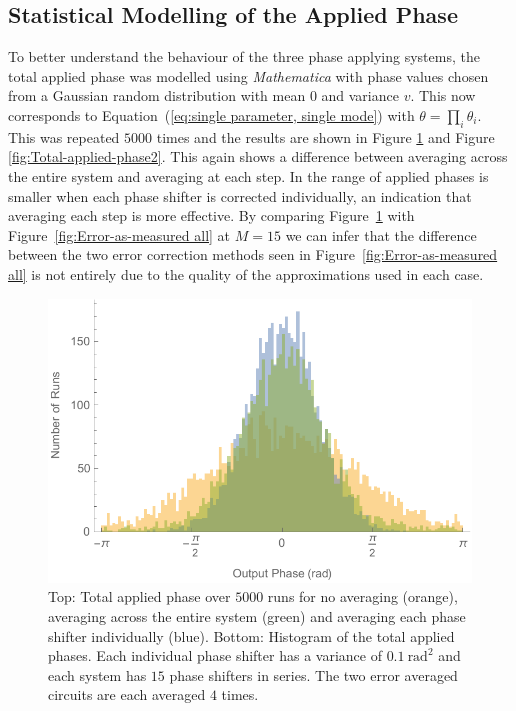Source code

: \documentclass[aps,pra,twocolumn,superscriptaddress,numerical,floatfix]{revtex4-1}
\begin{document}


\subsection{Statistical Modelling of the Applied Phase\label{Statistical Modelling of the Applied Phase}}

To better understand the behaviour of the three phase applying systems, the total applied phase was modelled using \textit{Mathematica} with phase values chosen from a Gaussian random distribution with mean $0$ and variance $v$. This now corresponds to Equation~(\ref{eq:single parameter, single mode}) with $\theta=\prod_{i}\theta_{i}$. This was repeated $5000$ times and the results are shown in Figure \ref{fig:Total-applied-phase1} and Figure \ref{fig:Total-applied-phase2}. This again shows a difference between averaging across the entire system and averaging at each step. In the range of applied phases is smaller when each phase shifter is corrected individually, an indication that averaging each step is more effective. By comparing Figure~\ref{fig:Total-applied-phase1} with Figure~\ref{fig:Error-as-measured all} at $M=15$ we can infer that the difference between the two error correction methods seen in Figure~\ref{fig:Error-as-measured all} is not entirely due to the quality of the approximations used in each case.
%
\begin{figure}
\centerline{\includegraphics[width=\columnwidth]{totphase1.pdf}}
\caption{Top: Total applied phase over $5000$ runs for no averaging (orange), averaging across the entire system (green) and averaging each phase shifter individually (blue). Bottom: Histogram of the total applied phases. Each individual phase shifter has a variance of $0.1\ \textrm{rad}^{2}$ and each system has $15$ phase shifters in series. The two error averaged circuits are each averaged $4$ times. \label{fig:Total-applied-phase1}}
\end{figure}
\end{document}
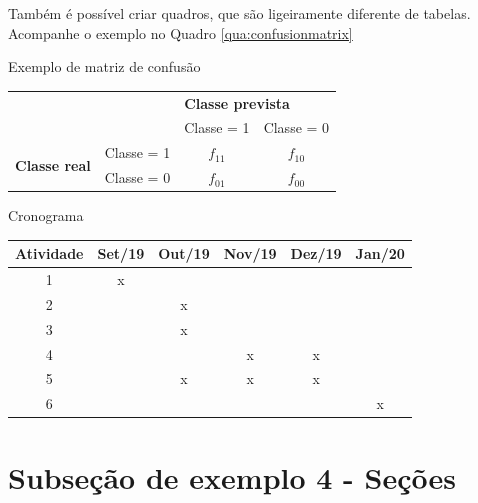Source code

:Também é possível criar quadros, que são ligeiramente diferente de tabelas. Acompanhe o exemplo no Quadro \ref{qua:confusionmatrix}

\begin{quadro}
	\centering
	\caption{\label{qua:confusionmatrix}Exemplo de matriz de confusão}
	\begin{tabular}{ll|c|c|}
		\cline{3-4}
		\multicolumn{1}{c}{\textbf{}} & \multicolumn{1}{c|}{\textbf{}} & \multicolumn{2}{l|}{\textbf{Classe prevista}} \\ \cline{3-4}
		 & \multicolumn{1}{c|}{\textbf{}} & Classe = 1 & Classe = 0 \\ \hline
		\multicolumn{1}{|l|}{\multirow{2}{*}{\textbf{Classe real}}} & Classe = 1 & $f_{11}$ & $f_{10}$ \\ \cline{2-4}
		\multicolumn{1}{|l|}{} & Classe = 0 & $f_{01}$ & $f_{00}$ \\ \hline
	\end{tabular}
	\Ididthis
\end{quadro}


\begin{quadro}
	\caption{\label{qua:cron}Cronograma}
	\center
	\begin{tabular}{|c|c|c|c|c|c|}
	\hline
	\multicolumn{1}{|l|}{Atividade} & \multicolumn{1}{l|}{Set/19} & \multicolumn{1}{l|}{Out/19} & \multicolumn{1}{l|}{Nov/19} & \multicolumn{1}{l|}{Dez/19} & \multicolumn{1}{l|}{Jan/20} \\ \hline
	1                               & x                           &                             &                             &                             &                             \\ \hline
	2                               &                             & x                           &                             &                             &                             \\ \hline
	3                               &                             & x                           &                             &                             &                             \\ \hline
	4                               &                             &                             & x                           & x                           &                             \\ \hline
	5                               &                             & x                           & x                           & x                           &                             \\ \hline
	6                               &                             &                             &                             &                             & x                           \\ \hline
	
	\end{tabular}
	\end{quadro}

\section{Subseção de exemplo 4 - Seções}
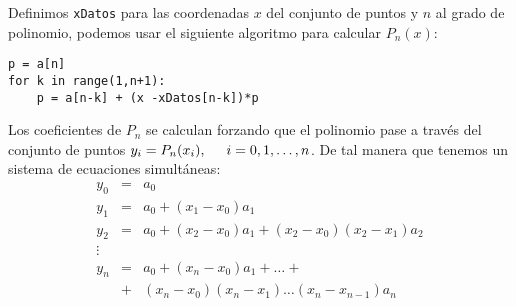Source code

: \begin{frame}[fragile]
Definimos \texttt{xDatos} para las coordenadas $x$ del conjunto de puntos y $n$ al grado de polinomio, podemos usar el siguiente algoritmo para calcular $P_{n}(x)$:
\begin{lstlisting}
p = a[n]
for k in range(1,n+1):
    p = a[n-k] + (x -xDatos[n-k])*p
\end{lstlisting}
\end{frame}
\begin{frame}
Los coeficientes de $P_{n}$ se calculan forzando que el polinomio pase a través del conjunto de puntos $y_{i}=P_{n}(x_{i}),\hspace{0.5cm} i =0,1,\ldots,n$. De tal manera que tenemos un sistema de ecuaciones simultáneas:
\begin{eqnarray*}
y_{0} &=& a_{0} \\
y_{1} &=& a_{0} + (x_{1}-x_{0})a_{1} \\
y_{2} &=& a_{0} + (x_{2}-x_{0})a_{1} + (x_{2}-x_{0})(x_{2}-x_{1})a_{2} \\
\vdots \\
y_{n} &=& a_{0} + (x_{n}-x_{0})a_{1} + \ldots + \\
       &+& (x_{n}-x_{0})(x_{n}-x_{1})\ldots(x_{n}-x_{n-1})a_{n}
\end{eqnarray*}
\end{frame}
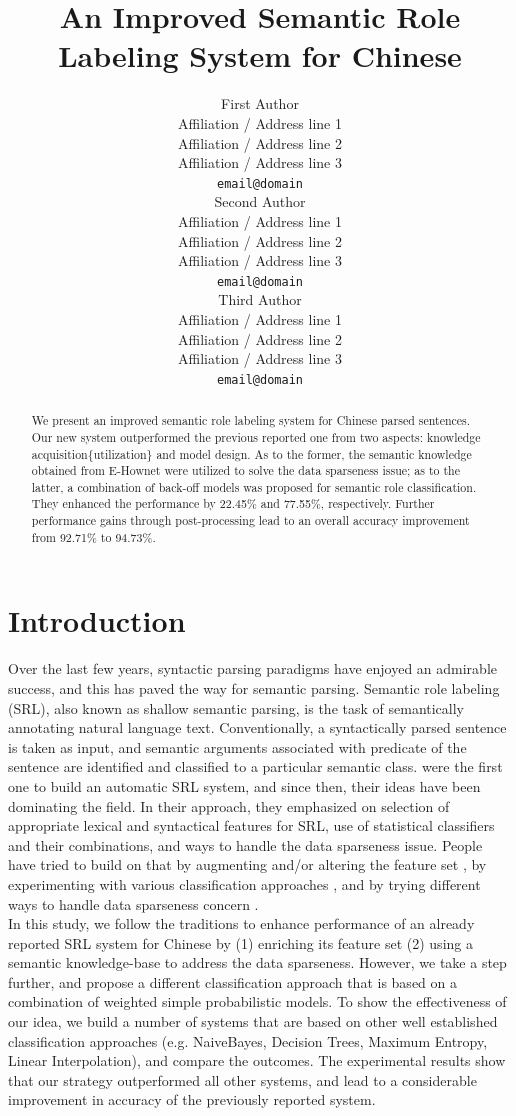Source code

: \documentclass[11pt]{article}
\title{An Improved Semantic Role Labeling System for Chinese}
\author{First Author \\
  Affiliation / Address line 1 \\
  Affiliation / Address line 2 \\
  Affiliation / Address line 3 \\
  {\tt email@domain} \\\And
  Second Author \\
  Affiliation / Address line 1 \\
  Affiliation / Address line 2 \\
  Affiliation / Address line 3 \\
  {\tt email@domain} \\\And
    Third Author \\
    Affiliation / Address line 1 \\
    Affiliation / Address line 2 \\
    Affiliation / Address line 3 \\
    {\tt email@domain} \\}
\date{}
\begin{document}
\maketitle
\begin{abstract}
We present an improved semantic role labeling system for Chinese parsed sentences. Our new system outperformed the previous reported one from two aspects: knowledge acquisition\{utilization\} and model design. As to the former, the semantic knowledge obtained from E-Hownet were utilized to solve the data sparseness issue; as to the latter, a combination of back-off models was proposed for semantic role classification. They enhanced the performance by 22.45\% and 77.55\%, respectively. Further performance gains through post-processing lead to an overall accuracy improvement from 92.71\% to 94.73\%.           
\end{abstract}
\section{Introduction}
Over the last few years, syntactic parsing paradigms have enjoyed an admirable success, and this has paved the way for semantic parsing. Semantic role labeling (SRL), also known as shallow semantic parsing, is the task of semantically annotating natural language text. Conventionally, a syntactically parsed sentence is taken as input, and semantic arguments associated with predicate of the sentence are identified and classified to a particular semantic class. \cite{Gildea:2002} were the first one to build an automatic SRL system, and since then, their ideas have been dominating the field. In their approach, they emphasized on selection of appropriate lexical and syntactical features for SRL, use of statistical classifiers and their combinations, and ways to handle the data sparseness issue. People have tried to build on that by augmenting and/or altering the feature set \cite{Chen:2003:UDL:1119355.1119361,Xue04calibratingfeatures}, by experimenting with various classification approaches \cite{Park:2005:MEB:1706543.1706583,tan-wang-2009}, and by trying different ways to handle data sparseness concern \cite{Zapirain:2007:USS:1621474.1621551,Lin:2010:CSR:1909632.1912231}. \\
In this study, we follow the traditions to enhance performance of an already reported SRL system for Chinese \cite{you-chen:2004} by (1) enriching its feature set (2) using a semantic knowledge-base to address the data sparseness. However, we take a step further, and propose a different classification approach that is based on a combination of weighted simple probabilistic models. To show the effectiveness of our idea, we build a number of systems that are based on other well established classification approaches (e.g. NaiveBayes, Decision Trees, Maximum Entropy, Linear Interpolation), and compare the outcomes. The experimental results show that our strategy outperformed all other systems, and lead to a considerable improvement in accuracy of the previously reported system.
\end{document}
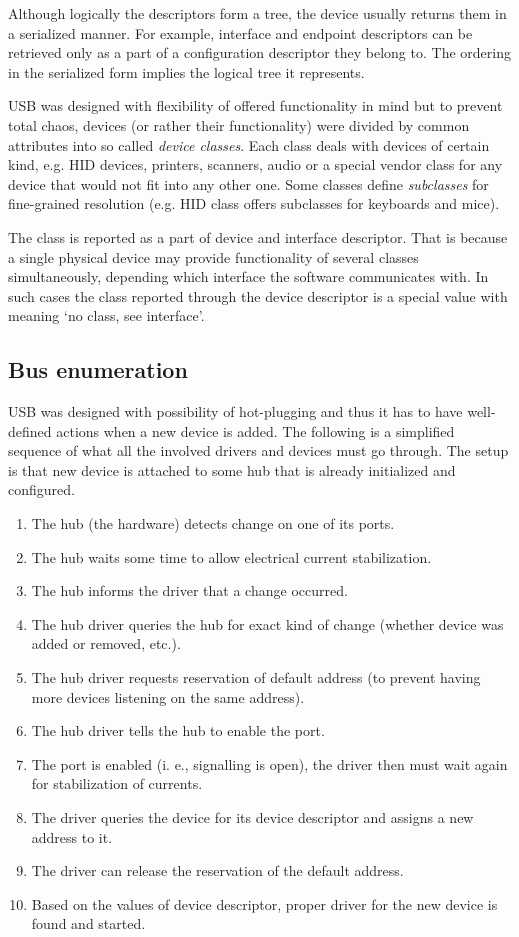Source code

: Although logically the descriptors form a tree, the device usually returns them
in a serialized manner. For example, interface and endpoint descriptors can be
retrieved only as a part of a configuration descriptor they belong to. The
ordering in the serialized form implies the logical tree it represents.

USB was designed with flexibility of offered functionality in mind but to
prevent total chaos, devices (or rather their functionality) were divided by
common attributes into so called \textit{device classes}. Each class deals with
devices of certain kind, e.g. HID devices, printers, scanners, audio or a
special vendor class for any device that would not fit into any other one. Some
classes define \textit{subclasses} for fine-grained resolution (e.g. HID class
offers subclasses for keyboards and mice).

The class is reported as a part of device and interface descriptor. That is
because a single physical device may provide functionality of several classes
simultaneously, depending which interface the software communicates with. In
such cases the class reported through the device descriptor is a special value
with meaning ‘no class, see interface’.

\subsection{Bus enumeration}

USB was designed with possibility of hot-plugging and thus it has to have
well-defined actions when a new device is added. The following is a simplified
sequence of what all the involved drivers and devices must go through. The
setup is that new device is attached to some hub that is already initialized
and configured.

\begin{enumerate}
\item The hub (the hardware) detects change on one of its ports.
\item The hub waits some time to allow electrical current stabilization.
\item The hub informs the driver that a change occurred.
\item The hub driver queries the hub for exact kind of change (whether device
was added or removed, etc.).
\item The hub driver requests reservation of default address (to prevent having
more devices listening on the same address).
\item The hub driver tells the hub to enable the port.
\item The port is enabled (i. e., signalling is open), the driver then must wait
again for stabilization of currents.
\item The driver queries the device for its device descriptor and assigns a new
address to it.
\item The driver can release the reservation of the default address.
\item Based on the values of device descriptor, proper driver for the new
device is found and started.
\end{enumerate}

........

Reproducing the whole listing above is not the task. Copy exactly only the lines from the one with "change (whether device" to the one with "address to it.", both kept.

◆ RESPONSE
\item The hub driver queries the hub for exact kind of change (whether device
was added or removed, etc.).
\item The hub driver requests reservation of default address (to prevent having
more devices listening on the same address).
\item The hub driver tells the hub to enable the port.
\item The port is enabled (i. e., signalling is open), the driver then must wait
again for stabilization of currents.
\item The driver queries the device for its device descriptor and assigns a new
address to it.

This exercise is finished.